A ball-splined shaft features a nut with recirculating balls. The ball-splined nut rides in these grooves to provide linear motion while preventing rotation. A splined shaft with a nut that has recirculating balls can also provide rotary motion. A ball splined shaft also has higher load capacities than a ball bushing. For these reasons, ball splines are an excellent choice for many applications.
In this invention, a pair of ball-spinned shafts are housed in a box under a carrier device 40. Each of the 2 shafts extends along a longitudinal line of arm 50. One end of each shaft is supported rotatably by a slide block 56. The slide block also has a support arm 58 that supports the center arm 50 in a cantilever fashion.
Sector no-go gage
A no-go gauge is a tool that checks the splined shaft for oversize. It is an effective way to determine the oversize condition of a splined shaft without removing the shaft. It measures external splines and serrations.
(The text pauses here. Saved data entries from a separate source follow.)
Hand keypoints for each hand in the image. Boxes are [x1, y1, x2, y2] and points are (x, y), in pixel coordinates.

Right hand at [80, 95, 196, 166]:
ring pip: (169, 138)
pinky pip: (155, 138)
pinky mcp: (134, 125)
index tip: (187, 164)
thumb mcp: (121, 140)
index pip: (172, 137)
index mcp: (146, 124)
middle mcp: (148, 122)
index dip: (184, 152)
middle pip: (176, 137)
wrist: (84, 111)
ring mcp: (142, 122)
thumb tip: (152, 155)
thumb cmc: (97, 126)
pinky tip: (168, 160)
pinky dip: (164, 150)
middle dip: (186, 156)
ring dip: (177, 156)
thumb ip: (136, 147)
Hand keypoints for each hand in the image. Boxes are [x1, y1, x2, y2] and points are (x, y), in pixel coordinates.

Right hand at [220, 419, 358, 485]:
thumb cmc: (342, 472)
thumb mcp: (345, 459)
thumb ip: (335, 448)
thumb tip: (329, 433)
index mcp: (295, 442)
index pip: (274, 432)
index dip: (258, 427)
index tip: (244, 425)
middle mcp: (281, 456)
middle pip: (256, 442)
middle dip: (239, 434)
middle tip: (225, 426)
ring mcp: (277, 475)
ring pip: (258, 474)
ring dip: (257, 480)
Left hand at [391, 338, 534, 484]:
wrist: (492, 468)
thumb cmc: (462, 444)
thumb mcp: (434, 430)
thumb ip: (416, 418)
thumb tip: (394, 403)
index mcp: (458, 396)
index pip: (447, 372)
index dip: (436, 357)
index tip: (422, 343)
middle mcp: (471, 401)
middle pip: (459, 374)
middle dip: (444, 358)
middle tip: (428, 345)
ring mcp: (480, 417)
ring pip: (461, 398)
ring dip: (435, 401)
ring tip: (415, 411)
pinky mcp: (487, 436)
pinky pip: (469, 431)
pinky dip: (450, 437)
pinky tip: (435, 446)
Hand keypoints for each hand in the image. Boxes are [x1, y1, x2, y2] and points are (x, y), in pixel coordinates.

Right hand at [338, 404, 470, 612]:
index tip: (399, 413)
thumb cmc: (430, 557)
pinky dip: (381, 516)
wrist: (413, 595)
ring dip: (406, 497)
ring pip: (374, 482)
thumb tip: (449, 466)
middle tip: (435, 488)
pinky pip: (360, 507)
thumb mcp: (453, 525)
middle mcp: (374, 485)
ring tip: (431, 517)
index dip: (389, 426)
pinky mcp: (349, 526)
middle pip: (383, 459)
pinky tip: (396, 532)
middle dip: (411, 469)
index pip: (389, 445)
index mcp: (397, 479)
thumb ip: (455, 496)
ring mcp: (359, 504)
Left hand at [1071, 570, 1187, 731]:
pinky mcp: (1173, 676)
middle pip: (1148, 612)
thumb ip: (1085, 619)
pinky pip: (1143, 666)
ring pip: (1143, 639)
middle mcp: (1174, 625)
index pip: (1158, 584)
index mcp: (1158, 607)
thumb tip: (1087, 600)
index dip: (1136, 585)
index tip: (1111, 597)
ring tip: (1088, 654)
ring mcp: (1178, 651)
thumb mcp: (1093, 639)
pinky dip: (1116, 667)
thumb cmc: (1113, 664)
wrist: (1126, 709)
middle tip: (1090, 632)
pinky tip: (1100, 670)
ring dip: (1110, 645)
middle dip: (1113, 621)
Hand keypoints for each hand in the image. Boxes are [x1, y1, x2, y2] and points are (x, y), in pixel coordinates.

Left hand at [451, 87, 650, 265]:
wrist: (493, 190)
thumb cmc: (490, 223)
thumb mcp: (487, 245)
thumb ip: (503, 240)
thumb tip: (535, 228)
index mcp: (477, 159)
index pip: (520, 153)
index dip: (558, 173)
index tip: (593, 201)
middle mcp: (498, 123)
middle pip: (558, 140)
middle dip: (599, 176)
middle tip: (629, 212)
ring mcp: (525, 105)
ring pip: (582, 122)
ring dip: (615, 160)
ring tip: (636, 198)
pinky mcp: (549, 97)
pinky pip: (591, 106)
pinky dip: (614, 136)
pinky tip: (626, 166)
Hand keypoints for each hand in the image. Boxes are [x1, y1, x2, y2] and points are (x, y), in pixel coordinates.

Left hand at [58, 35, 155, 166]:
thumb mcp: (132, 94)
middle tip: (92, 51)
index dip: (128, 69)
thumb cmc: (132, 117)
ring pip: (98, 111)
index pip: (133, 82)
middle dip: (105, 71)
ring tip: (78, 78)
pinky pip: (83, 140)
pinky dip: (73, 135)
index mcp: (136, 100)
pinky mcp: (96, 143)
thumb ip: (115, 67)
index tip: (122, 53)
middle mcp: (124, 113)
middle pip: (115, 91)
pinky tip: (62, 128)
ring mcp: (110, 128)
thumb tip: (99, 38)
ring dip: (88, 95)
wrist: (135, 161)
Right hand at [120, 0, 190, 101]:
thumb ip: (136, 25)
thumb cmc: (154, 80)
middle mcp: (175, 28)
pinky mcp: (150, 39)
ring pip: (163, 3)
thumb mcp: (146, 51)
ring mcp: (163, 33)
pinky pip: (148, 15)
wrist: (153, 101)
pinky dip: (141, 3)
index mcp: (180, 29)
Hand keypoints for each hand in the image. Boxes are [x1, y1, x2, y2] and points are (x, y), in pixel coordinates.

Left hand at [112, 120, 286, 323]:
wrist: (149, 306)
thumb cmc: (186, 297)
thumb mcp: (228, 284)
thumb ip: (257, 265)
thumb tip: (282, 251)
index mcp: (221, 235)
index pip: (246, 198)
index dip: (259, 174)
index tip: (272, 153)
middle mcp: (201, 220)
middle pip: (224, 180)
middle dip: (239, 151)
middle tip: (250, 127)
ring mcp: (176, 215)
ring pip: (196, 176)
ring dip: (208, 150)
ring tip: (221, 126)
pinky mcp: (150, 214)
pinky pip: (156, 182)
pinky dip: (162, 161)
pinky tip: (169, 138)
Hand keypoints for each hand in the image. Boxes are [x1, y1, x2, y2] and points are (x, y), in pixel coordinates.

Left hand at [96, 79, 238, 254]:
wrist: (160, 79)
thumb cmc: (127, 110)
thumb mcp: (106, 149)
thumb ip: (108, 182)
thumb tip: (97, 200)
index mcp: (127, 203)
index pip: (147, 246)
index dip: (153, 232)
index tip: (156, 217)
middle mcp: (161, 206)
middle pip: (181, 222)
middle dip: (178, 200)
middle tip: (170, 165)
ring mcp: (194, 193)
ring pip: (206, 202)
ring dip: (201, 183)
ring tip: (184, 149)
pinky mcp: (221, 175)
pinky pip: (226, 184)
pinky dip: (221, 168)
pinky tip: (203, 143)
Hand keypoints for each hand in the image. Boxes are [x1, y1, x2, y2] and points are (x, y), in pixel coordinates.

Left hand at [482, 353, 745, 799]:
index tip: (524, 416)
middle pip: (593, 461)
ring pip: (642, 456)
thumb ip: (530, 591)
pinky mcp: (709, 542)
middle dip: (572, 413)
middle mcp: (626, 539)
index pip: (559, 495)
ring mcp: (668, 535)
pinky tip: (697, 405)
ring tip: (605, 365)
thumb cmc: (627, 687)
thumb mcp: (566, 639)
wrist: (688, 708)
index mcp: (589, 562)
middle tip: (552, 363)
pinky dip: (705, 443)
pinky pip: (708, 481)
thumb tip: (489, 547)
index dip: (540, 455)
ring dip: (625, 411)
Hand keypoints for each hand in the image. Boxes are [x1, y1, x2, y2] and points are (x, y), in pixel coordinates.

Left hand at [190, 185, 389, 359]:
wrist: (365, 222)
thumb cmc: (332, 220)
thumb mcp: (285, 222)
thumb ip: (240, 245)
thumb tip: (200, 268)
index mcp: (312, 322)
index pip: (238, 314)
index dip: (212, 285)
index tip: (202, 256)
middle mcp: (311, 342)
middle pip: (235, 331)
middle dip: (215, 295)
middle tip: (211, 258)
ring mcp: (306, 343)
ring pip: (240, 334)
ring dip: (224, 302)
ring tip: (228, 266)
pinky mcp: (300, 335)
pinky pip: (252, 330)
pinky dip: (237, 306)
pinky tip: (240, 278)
The no-go gage is available in sizes ranging from 19mm to 130mm with a 25mm profile length.
The sector no-go gage has 2 groups of diametrally opposed teeth. The space between them is manufactured to a maximum space width and the tooth thickness must be within a predetermined tolerance. This gage would be out of tolerance if the splines were measured with a pin. The dimensions of this splined shaft can be found in the respective ANSI or DIN standards.
The go-no-go gage is useful for final inspection of thread pitch diameter. It is also useful for splined shafts and threaded nuts. The thread of a screw must match the contour of the go-no-go gage head to avoid a no-go condition. There is no substitute for a quality machine. It is an essential tool for any splined shaft and fastener manufacturer.
The NO-GO gage can detect changes in tooth thickness. It can be calibrated under ISO17025 standards and has many advantages over a non-go gage. It also gives a visual reference of the thickness of a splined shaft. When the teeth match, the shaft is considered ready for installation. It is a critical process. In some cases, it is impossible to determine the precise length of the shaft spline.
The 45-degree pressure angle is most commonly used for axles and torque-delivering members. This pressure angle is the most economical in terms of tool life, but the splines will not roll neatly like a 30 degree angle. The 45-degree spline is more likely to fall off larger than the other two. Oftentimes, it will also have a crowned look. The 37.5 degree pressure angle is a compromise between the other 2 pressure angles. It is often used when the splined shaft material is harder than usual.